The term, ductal carcinoma in situ (DCIS), pertains to a family of cancers that occur in the breast ducts.  There are two categories of DCIS: non-comedo and comedo.  The term, comedo, describes the visual aspect of the cancer.  When comedo type breast tumors are cut, the dead cells inside of them (necrosis) can be expressed out just like a comedo or blackhead on the skin.

The most common non-comedo types of DCIS are:

  • Solid DCIS: cancer cells completely fill the affected breast ducts.
  • Cribiform DCIS: cancer cells do not completely fill the affected breast ducts; there are gaps between the cells.
  • Papillary and micropapillary DCIS: the cancer cells arrange themselves in a fern-like pattern within the affected breast ducts; micropapillary DCIS cells are smaller than papillary DCIS cells.

Comedo type DCIS (also referred to as Comedocarcinoma) tends to be more aggressive than the non-comedo types of DCIS.  Pathologists are able to easily discern between comedo type DCIS and other non-comedo types when studying the cells under a microscope because comedo type DCIS tends to plug the center of the breast ducts with necrosis (dead cells).  When necrosis is associated with cancer, it often means that the cancer is able to grow quickly.  Necrosis is often seen with microcalcifications.  

If DCIS is left untreated, it may, over a period of years, spread into the breast tissue bordering the ducts. It is then known as invasive breast cancer. It is important to recall that although DCIS should be treated to prevent it developing into an invasive breast cancer, it is not destructive at this stage. Not every woman with DCIS will go on to develop breast cancer if it is left untreated, but it isn't possible to anticipate when DCIS will develop into breast cancer.
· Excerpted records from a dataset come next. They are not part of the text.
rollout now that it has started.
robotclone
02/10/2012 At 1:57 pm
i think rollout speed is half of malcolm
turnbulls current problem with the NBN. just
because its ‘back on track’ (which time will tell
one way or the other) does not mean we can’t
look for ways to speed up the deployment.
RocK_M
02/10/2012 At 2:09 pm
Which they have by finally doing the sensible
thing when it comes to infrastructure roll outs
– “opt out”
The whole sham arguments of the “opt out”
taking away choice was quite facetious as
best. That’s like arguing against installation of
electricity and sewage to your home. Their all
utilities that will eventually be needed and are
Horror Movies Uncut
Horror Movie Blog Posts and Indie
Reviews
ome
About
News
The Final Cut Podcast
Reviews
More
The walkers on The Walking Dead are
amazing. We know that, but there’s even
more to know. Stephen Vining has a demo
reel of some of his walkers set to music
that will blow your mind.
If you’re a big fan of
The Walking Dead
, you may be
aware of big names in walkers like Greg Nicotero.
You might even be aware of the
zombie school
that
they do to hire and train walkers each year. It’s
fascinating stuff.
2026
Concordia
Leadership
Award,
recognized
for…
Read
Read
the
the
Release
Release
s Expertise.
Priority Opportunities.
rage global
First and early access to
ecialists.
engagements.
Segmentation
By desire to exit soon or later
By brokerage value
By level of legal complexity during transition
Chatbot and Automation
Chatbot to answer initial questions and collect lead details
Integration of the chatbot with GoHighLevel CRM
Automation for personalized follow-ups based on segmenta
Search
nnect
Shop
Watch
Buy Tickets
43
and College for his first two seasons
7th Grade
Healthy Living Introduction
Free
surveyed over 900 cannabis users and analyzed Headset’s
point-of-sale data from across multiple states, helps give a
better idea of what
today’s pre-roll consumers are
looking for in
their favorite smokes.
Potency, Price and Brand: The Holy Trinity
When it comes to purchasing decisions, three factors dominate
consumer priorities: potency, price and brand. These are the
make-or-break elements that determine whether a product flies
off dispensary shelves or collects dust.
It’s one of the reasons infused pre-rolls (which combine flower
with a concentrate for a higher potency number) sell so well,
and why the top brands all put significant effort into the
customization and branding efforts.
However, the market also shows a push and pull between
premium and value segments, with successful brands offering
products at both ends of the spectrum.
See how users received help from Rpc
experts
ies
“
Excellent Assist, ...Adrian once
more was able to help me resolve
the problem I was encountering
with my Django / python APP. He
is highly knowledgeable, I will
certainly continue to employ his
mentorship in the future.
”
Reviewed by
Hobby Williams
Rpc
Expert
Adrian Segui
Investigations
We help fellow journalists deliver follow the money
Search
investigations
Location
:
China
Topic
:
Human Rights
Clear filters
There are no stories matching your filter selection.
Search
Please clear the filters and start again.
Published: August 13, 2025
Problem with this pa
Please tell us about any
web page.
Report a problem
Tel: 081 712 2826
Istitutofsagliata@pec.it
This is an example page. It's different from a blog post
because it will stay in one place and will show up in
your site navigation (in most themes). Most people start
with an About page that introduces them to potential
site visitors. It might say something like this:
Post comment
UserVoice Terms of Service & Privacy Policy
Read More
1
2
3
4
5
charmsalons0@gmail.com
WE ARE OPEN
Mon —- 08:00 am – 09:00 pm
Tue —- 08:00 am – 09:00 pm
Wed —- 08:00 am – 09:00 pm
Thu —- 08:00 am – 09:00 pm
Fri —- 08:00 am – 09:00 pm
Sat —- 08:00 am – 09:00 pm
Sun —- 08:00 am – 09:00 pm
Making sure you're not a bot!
There are three grades of DCIS: low, intermediate, and high. The grade relates to how the cells look under the microscope, and gives an idea of how quickly the cells may develop into an invasive cancer (or how likely it is that the DCIS will come back after surgery). Low-grade DCIS has the lowest risk of developing into an invasive cancer, and high-grade carries the greatest risk.

The most important part of treatment is the surgical removal of the affected breast tissue, together with an area (margin) of normal breast tissue around it, to ensure that all affected tissue is reomved. This operation is called a wide local excision (WLE).

Wide local excision is an example of breast-conserving therapy (only the area of DCIS is removed, rather than the whole breast).

If the area of DCIS is large, and especially if it is large and high-grade, removal of the breast (mastectomy) may be recommended. Mastectomy is also advised as treatment if the DCIS is affecting more than one area of the breast. This cures the condition in virtually all women and often no further intervention is necessary, although it is important for the other breast to be checked at least yearly by mammogram.

DCIS does not generally spread to the lymph nodes in the armpit (axilla), but sometimes, if the area of DCIS is large or widespread, the lymph nodes may be removed during the surgery and checked for cancer cells. This is because, for some women, there may be an area of invasive cancer cells within the DCIS which could spread into the lymph nodes. Before your operation, your doctor will discuss with you whether it is necessary to remove any of your lymph nodes.